There is a pleasant C19 stained glass window above the altar in the Sanctuary


The spacious well tended churchyard is a quiet place to sit and reflect.

 It contains some interesting headstones




.

Sunday, 5 July 2015

Carleton St Peter...St Peter's church

The day I visited this church I was taken back in time. St Peter's stands isolated in the middle of a field, with no access road.....To visit the church one has to park in the narrow road and walk across a wide grass path between growing crops to reach it. ~ As there's now only a handful of families living in the parish, the church remains open by holding only the occasional service...at these times, or if a rare burial etc. takes place, the farmer opens a five barred gate to allow cars to drive across the field to park outside of the church wall.

Entrance is by the medieval South porch door which retains it's original ironwork. 
The outer porch doorway has a coat of arms on either side of the door - one is the cross of St George and the other is the crossed keys for St Peter

The interior of the church contains an air of remoteness, with it's simplicity


This church was restored in the C19 and during that time a recess was found in the North wall of the chancel.

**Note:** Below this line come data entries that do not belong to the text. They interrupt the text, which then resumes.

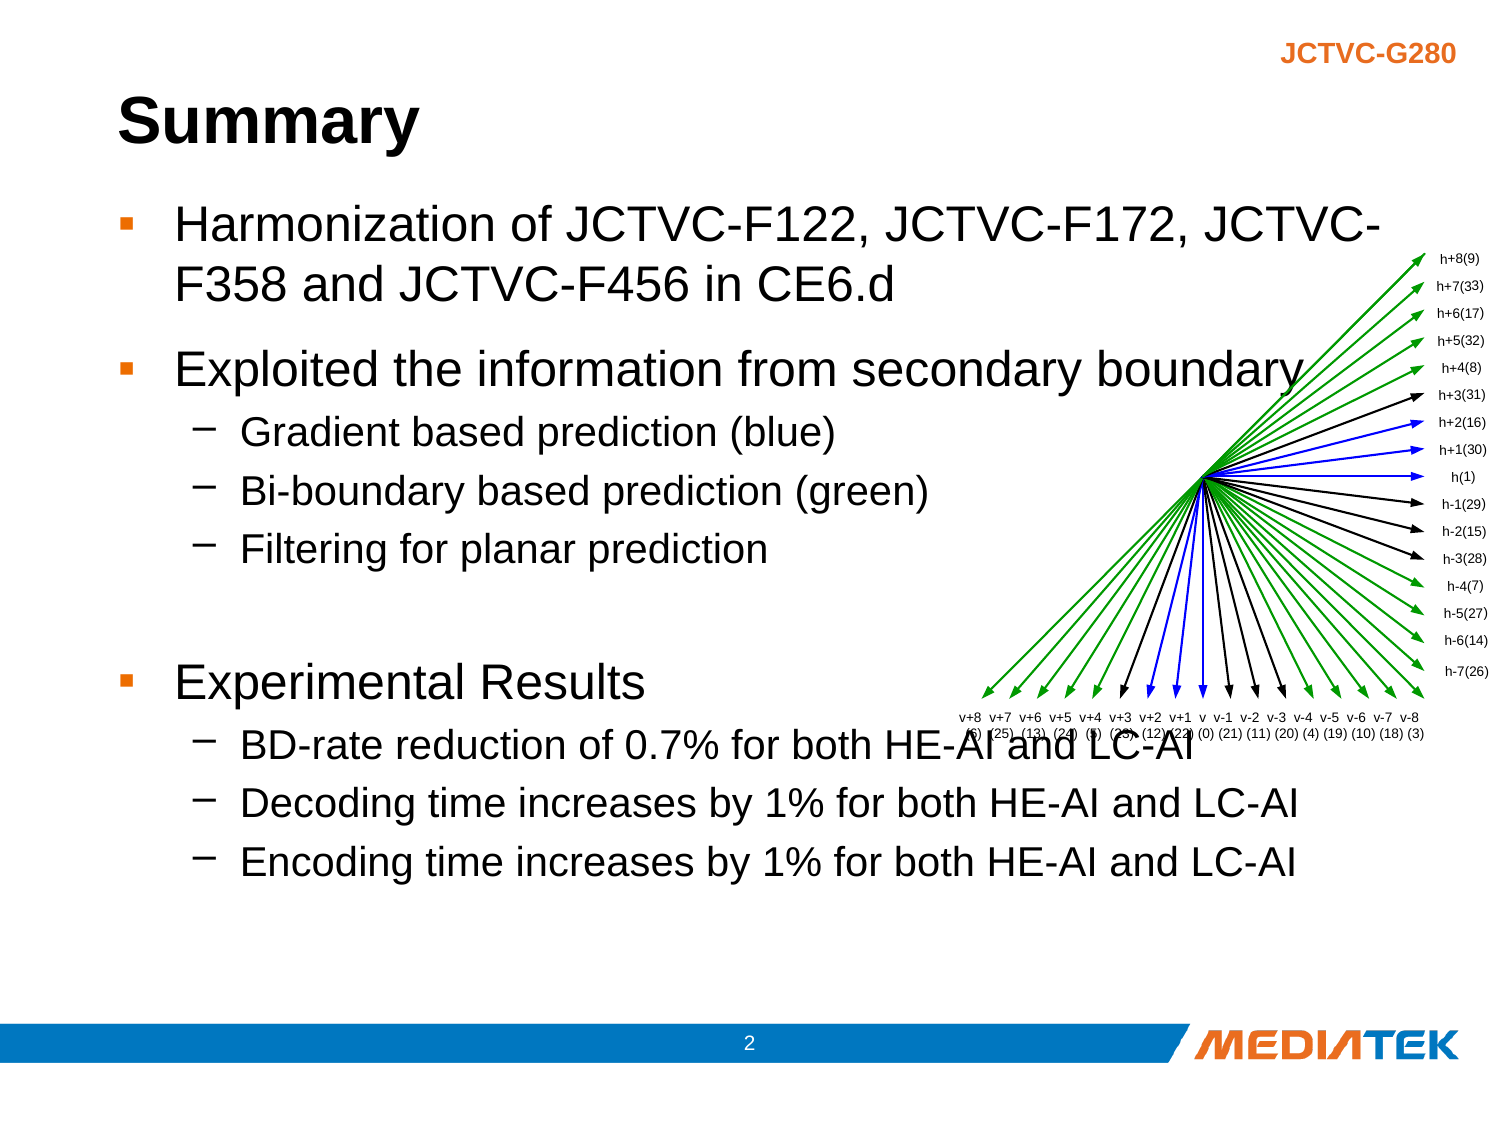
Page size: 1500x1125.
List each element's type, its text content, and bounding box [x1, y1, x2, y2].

title Summary [101, 62, 1425, 172]
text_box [930, 222, 1500, 750]
picture [789, 1023, 1459, 1063]
list Harmonization of JCTVC-F122, JCTVC-F172, JCTVC-F358 and JCTVC-F456 in CE6.d Exploited the information from secondary boundary Gradient based prediction (blue) Bi-boundary based prediction (green) Filtering for planar prediction Experimental Results BD-rate reduction of 0.7% for both HE-AI and LC-AI Decoding time increases by 1% for both HE-AI and LC-AI Encoding time increases by 1% for both HE-AI and LC-AI [102, 184, 1425, 1023]
slide_number 1 [711, 1022, 789, 1090]
picture [0, 1023, 711, 1063]
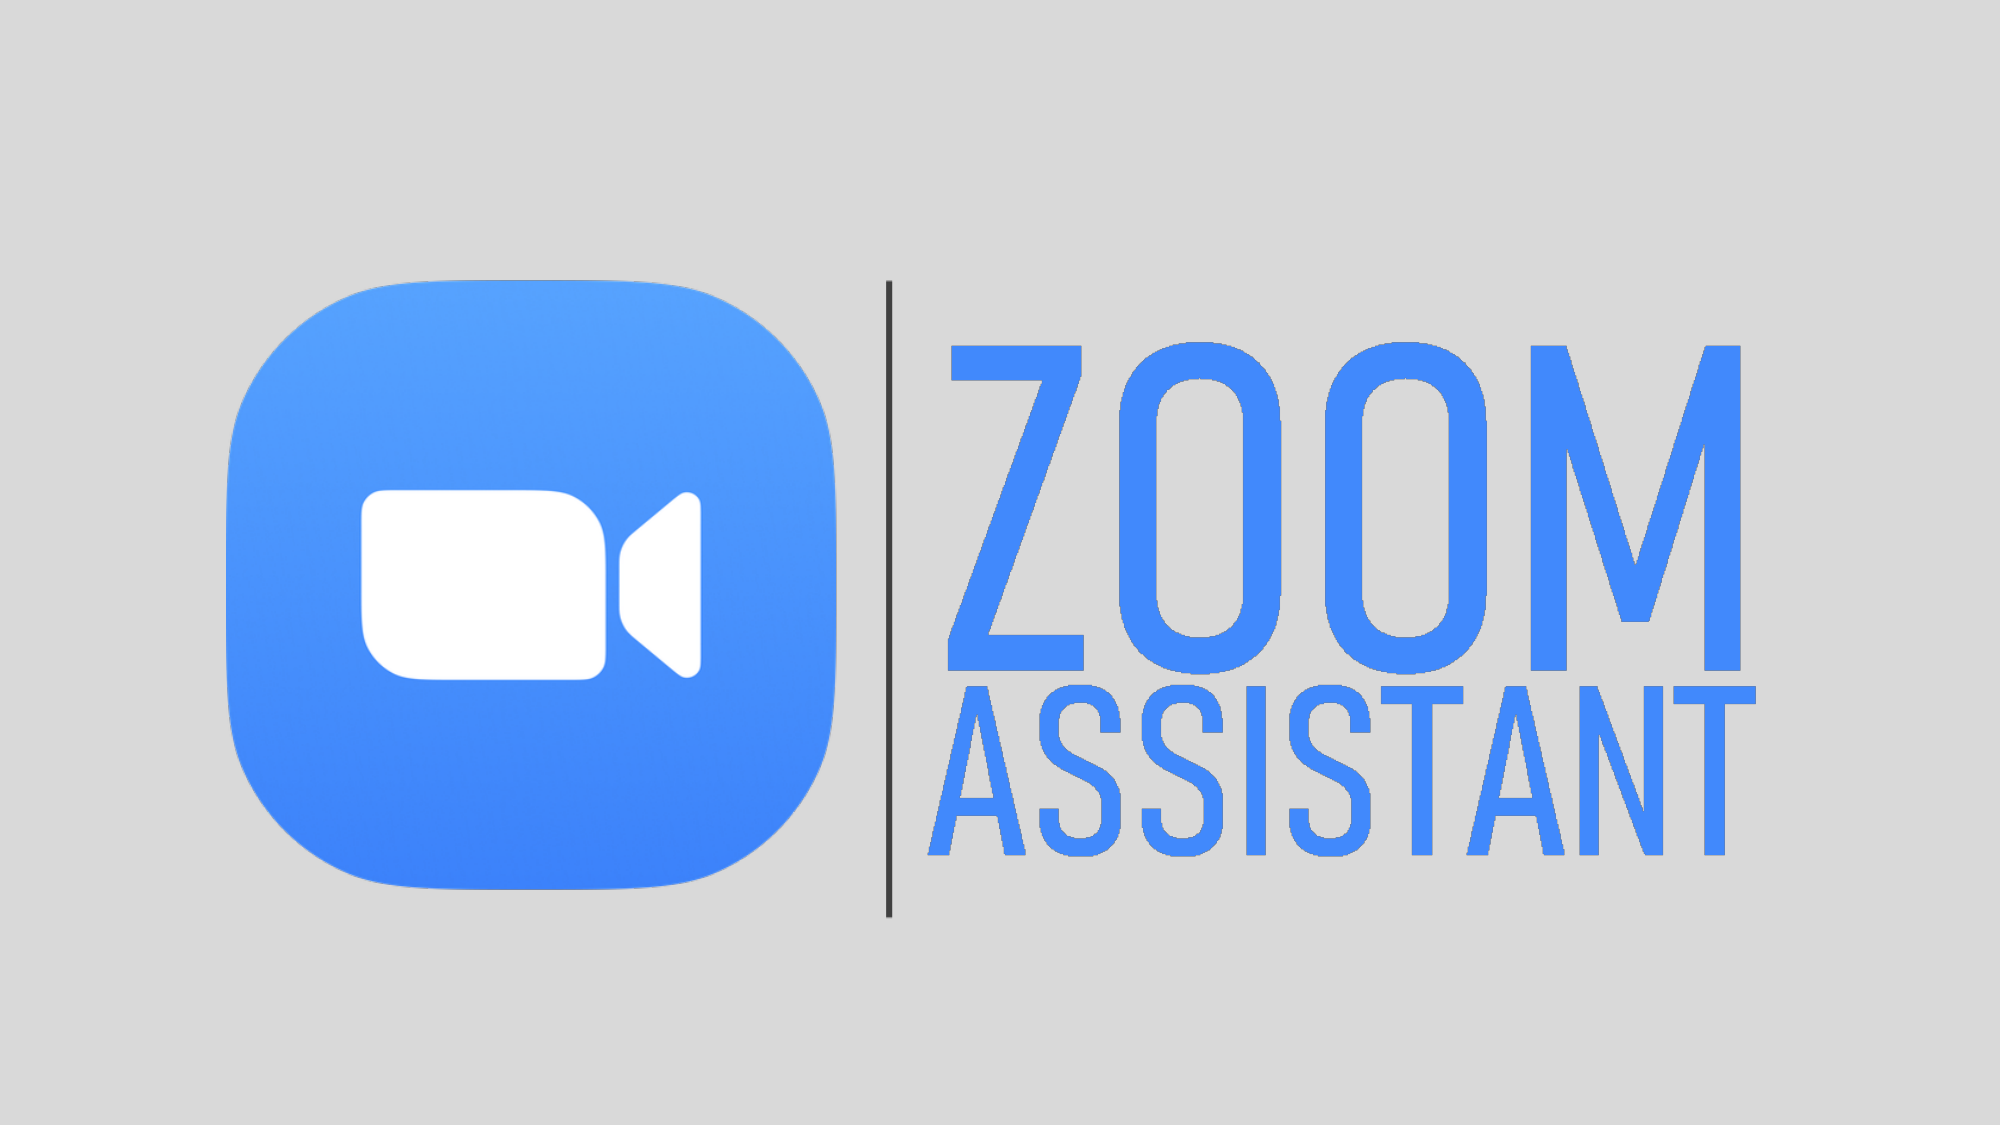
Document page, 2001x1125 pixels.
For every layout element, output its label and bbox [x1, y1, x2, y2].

picture [226, 77, 1774, 1048]
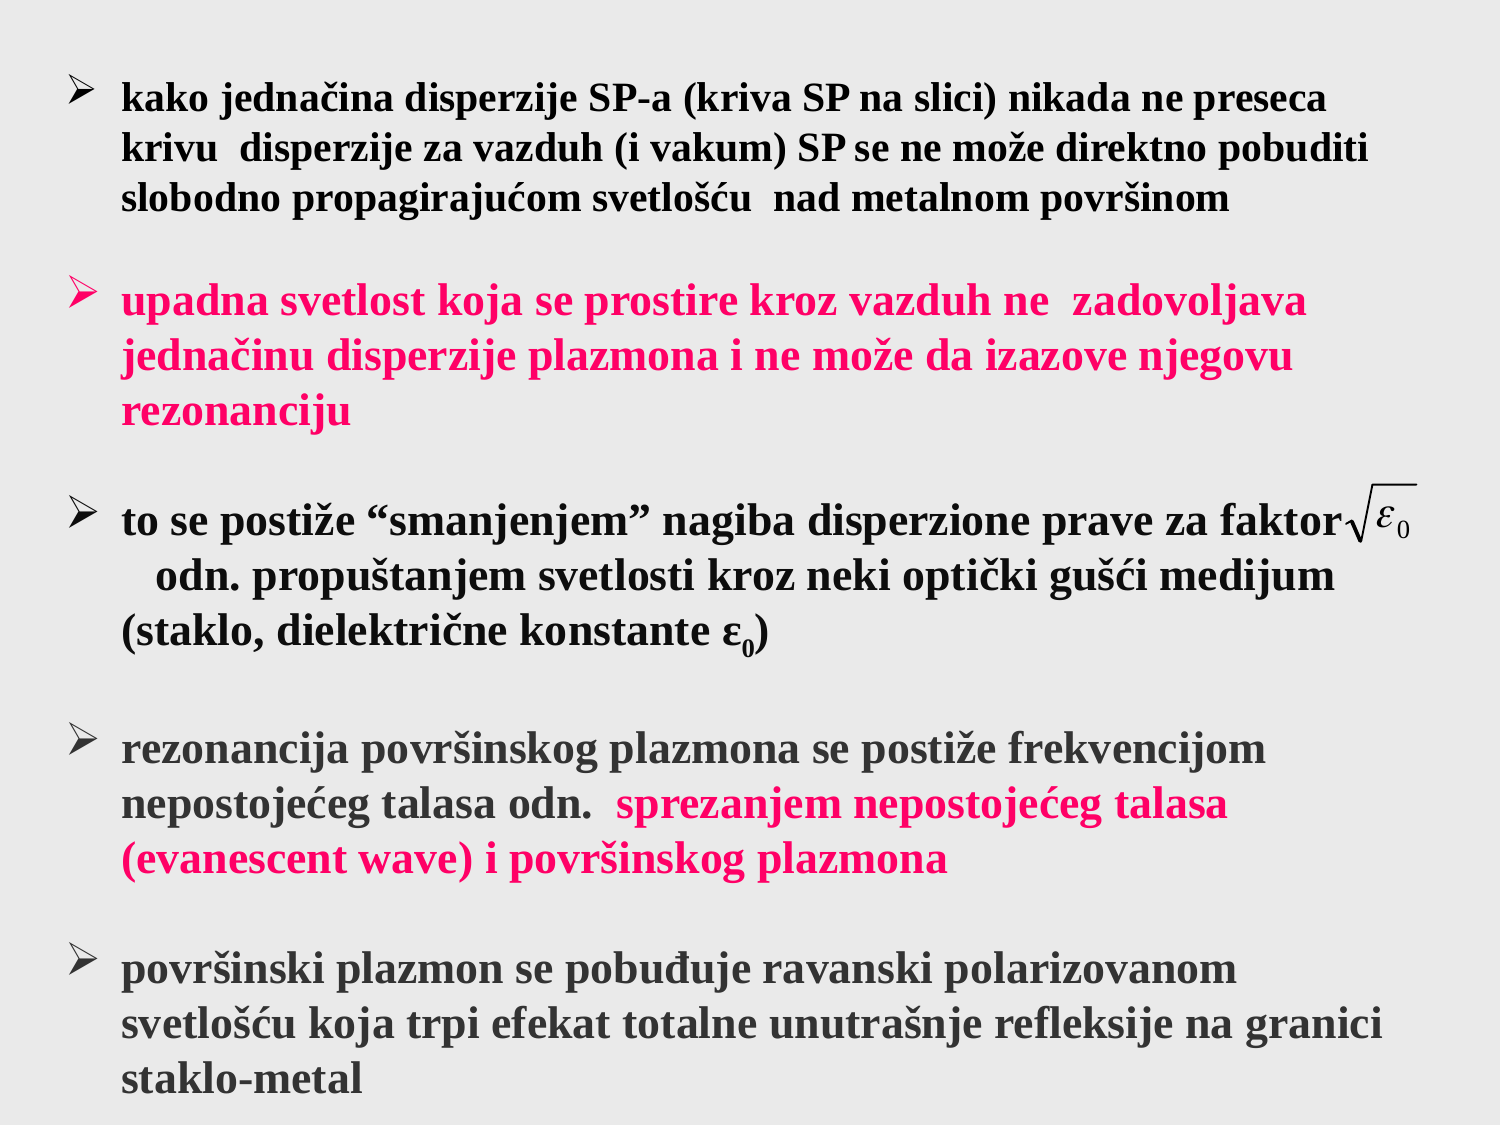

It is believed it originally held the tomb of the church founder...on the rear wall of the recess is a faded inscription from the 1557 Geneva version of the new testament.

I liked the C14 oak rood screen which divided the chancel from the nave...it was nicely restored in the C19





The C19 organ case is unusual, it has angels playing musical instruments painted on it's face 

..and the relatively modern square font stands in front of it.






On the North wall of the chancel is a poignant slate plaque for the five children of Rev. Sallett who was the former rector of this church 1667-1699 










A badly deteriorated medieval painting adorns a nave wall 
                     

 It was lovely to find an early English lancet window...the Gothic era had arrived!



As one would expect from such a tiny parish, there are not many graves in the churchyard, and those that are there appear to be for 18th and 19th  century members of just a few families
To commemorate the new millennium a yew tree was planted in the churchyard on January 1st 2000

I have to say there's nothing outstandingly special about this flint and rubble built church, but it's always open to welcome visitors into it's fold.